The SAF, led by the country’s de facto leader, Gen Abdel Fattah al-Burhan, reject the charge, accusing the RSF infiltrating the homes of soldiers and detaining their families.

Both factions have said they are open to sending negotiators for talks in Saudi Arabia, with discussions limited initially to how to enforce a ceasefire amid fighting that has left more than 500 people dead. The true number of casualties is unknown as most hospitals are unable to function fully; a medical union described piles of bodies left in the streets as fighting continued around them.

The envoy of Burhan said on Wednesday that the army “accepted the Saudi-US initiative for truce talks, not mediation to end the fighting”. Dafallah Alhaj told reporters in Cairo that their delegation “will not meet with RSF face to face”.

The continued violence has led to an exodus of international humanitarian workers and the suspension of most aid programmes. It has also blocked new aid deliveries in a nation where about one-third of the 45 million population already relied on humanitarian assistance.
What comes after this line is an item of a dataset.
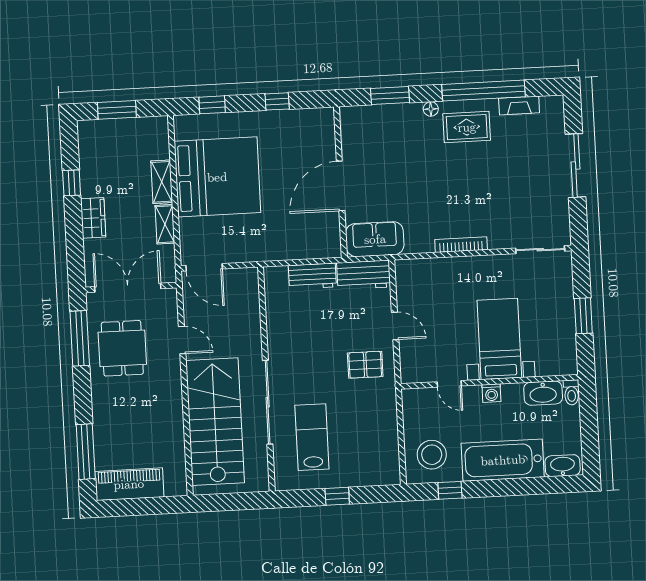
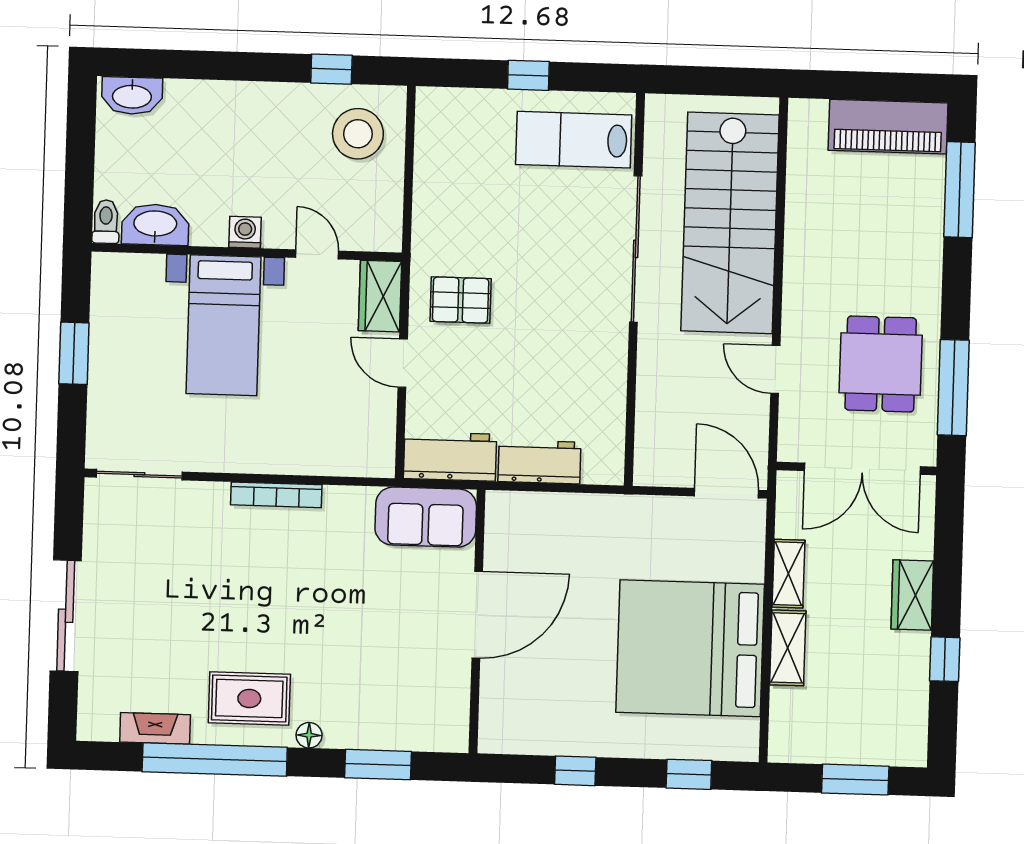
wardrobe: (411, 363) -> (380, 296), added
lab bench: (312, 437) -> (574, 140), moved, turned 90
bathtub: (503, 460) -> (235, 114), removed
Main international airports remain shut.

Callout

A broader disaster could be in the making as Sudan’s impoverished neighbours grapple with the influx of refugees.
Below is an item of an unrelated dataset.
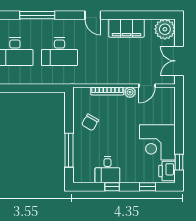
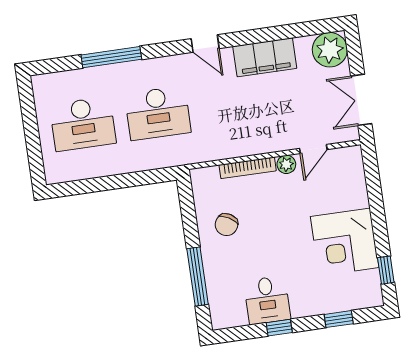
printer: (167, 171) -> (368, 288), removed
About 100,000 people have been forced to flee with little food or water to neighbouring countries, while in Sudan the price of basic commodities – such as bottled water, food staples, and fuel – has doubled or even tripled in some places.

Griffiths said he had been told by the World Food Programme that six of their trucks travelling to Darfur were looted en route despite assurances of safety and security. There was no immediate comment from WFP.
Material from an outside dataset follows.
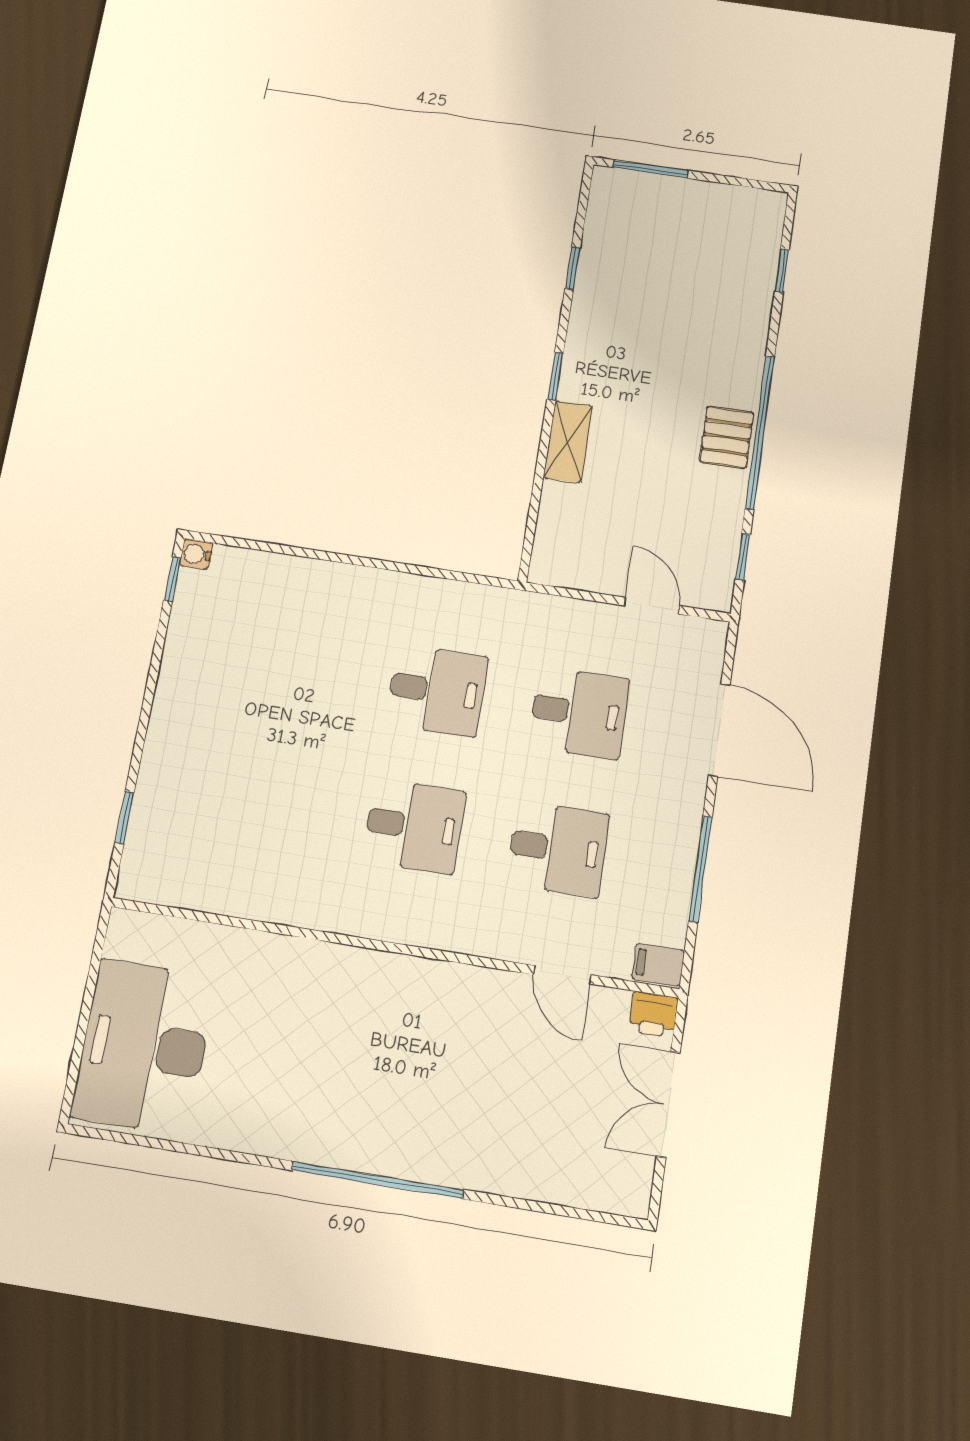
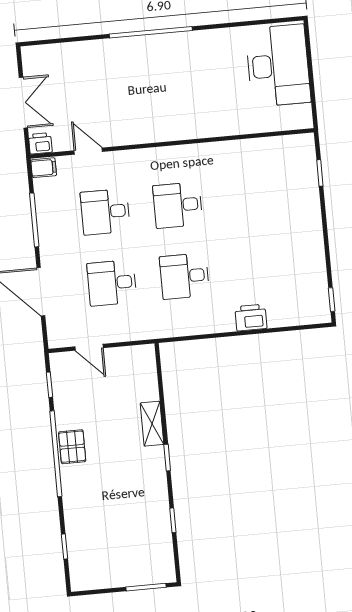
water cooler: (196, 554) -> (323, 316), removed
printer: (333, 584) -> (251, 318), added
“It’s a volatile environment, so we need those commitments,” Griffiths said. “It’s not as if we’re asking for the moon. We’re asking for the movement of humanitarian supplies, of people. We do this in every other country, even without ceasefires. It’s a traditional humanitarian enterprise to go where others don’t.”

Leni Christine Kinzli, a WFP communications officer, told the Guardian that one of the biggest current challenges for the agency was that its food stores in Sudan had been looted.

In the city of Geneina about 6,800 tonnes of food assistance was stolen and overall the agency estimated its losses at $400m worth of humanitarian assets, including equipment.

“We do still have food stocks positioned across the country – around 8,000 metric tonnes – which we are hoping to move to locations to where people are being displaced and where there are already existing refugees or IDP camps,” said Kinzli.

“We are focusing on resuming food distributions in al-Gazira, Kassala, the White Nile states … Food distributions have started today and we are doing our best to get assistance to the people that need the most.”

Other agencies are also struggling. The ICRC said its first airlift of vital medical supplies landed in Port Sudan on Sunday but has warned of difficulties in transporting aid to hospitals on the frontlines in the capital.

The 8 tonnes of humanitarian cargo includes surgical material to support Sudanese hospitals and volunteers from the Sudan Red Crescent Society (SRCS) who are providing medical care to people wounded in the fighting.

ICRC officials said on Wednesday that they had “high hopes” of getting the cargo to those who needed it most.

However, security concerns for humanitarian workers remain acute with some describing staff facing “enormous personal risks”.

The Norwegian Refugee Council (NRC) described a “hell on earth” in Geneina, Darfur, where fighting has resulted in the loss of at least 191 lives. The casualties included a community volunteers with the organisation. The NRC office and guesthouse were also been looted.

“The killing of scores of civilians and the complete disrespect for civilian infrastructure is unacceptable. The stories coming out of there describe a hell on earth where displaced families see their precarious shelters turned to ashes, humanitarian offices looted, warehouses pillaged, and nothing is left,” said Jan Egeland, secretary general of the NRC.

Evacuation operations by western and other nations are now winding down.

The final UK rescue flight from Sudan arrived in the UK on Wednesday afternoon. More than 2,400 people have been evacuated on 29 flights, according to UK officials, who described its evacuations as “the longest and largest operation of any western nation”.